181 Pobre operário! Jornal de Joinville, 11 fev. 1936, p. 1.

182 Uma carta. A Notícia. [19--?]. In: KOLB, Alberto. Histórico do Círculo através da imprensa. Caderno 1.

padre Kolb. De acordo com o jornal do “Círculo Operário de Porto Alegre”, o evento teria reunido dezoito mil operários, vindos de todo o estado183. Seus resultados reverberaram não apenas nos dias subsequentes, mas foram recordados em muitos de seus discursos futuros por ter sido um evento que exigiu “audácia”, visto ter sido realizado quando o COJ ainda estava em seu início.

Padre Kolb costumava viajar a outros estados diversas vezes por ano, normalmente em busca de contribuições para o Círculo. Contudo, arrecadar subsídios não era a única finalidade das viagens. O padre mantinha regular contato com Círculos Operários e outras entidades de representação classista, especialmente aquelas ligadas à igreja católica. Ele buscava inspiração, trocava experiências e fazia muita propaganda de seu trabalho. Em outros estados, Kolb representava o “operariado catarinense” e não apenas o Círculo de Joinville. No seu caderno de recortes, há matérias publicadas em jornais de outros estados apenas um ano após a fundação do COJ, em que foi apresentado como “acatada figura da Ação Social Católica”184.
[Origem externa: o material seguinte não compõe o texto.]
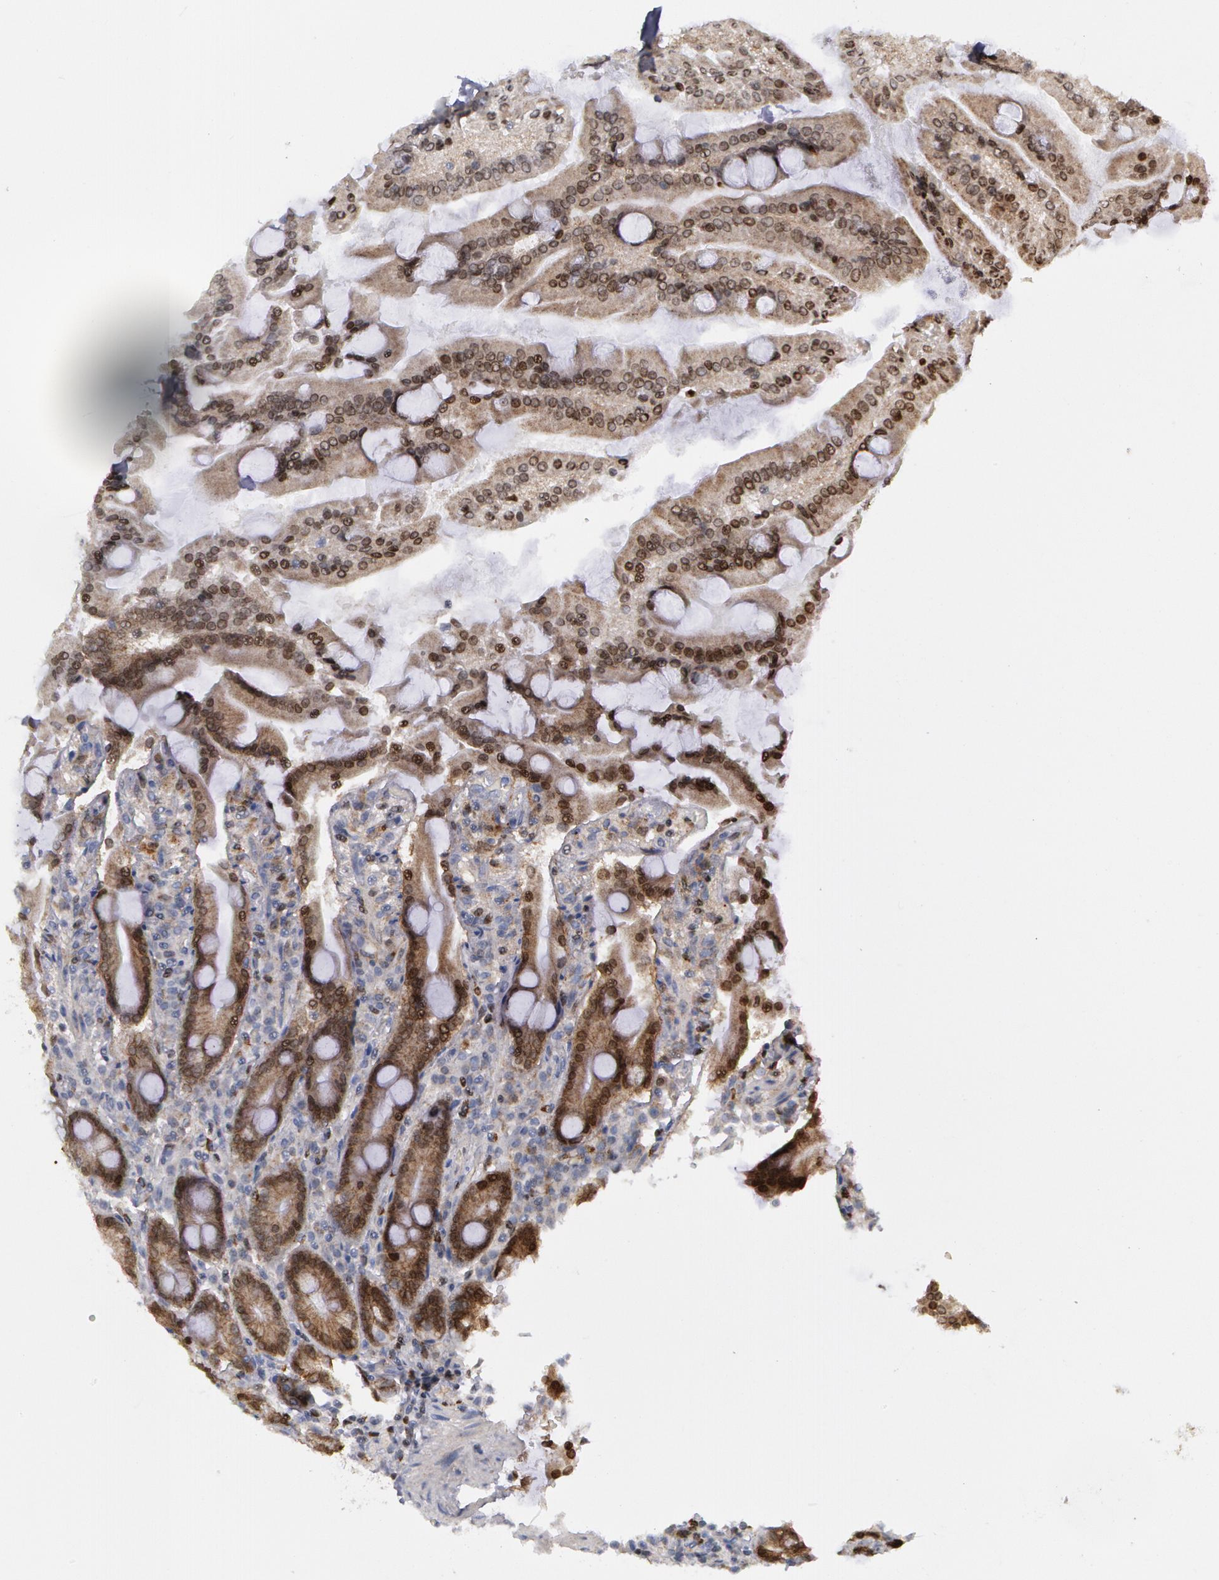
{"staining": {"intensity": "moderate", "quantity": ">75%", "location": "cytoplasmic/membranous,nuclear"}, "tissue": "duodenum", "cell_type": "Glandular cells", "image_type": "normal", "snomed": [{"axis": "morphology", "description": "Normal tissue, NOS"}, {"axis": "topography", "description": "Duodenum"}], "caption": "Immunohistochemical staining of benign human duodenum shows moderate cytoplasmic/membranous,nuclear protein expression in approximately >75% of glandular cells.", "gene": "ERBB2", "patient": {"sex": "female", "age": 64}}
A realização da “Concentração Operária” com pouco tempo de existência do Círculo rendeu fama e respeito ao padre, extrapolando os limites do estado catarinense. Em menos de dois anos, Kolb passou a viajar a São Paulo, para dar palestras a entidades mais tradicionais e experientes que a sua. Em uma visita à “Organização Sindical Paulista” (OSP), em 1937, Kolb descreveu suas atividades em Joinville. Na ocasião afirmou que o COJ já possuía mais de 800 associados e revelou ainda que ajudou a fundar o “Círculo Operário de Itajaí” e o “Círculo Ferroviário da São Paulo – Rio Grande”, entidade que atenderia cerca de sete mil operários185. Não foi encontrada na documentação do COJ nenhuma informação a respeito dessas duas entidades. Chama a atenção o fato de Kolb se corresponder e visitar com maior intensidade as associações de outros estados e pouco se referir a entidades catarinenses em suas anotações.

183 Concentração Operária de Joinville. In: KOLB, Alberto. Histórico do Círculo através da imprensa. Caderno 5.

184 KOLB, Alberto. Histórico do Círculo através da imprensa. Caderno 1.

185 Os Círculos Operários do Brasil. In: KOLB, Alberto. Histórico do Círculo através da imprensa. Caderno 1.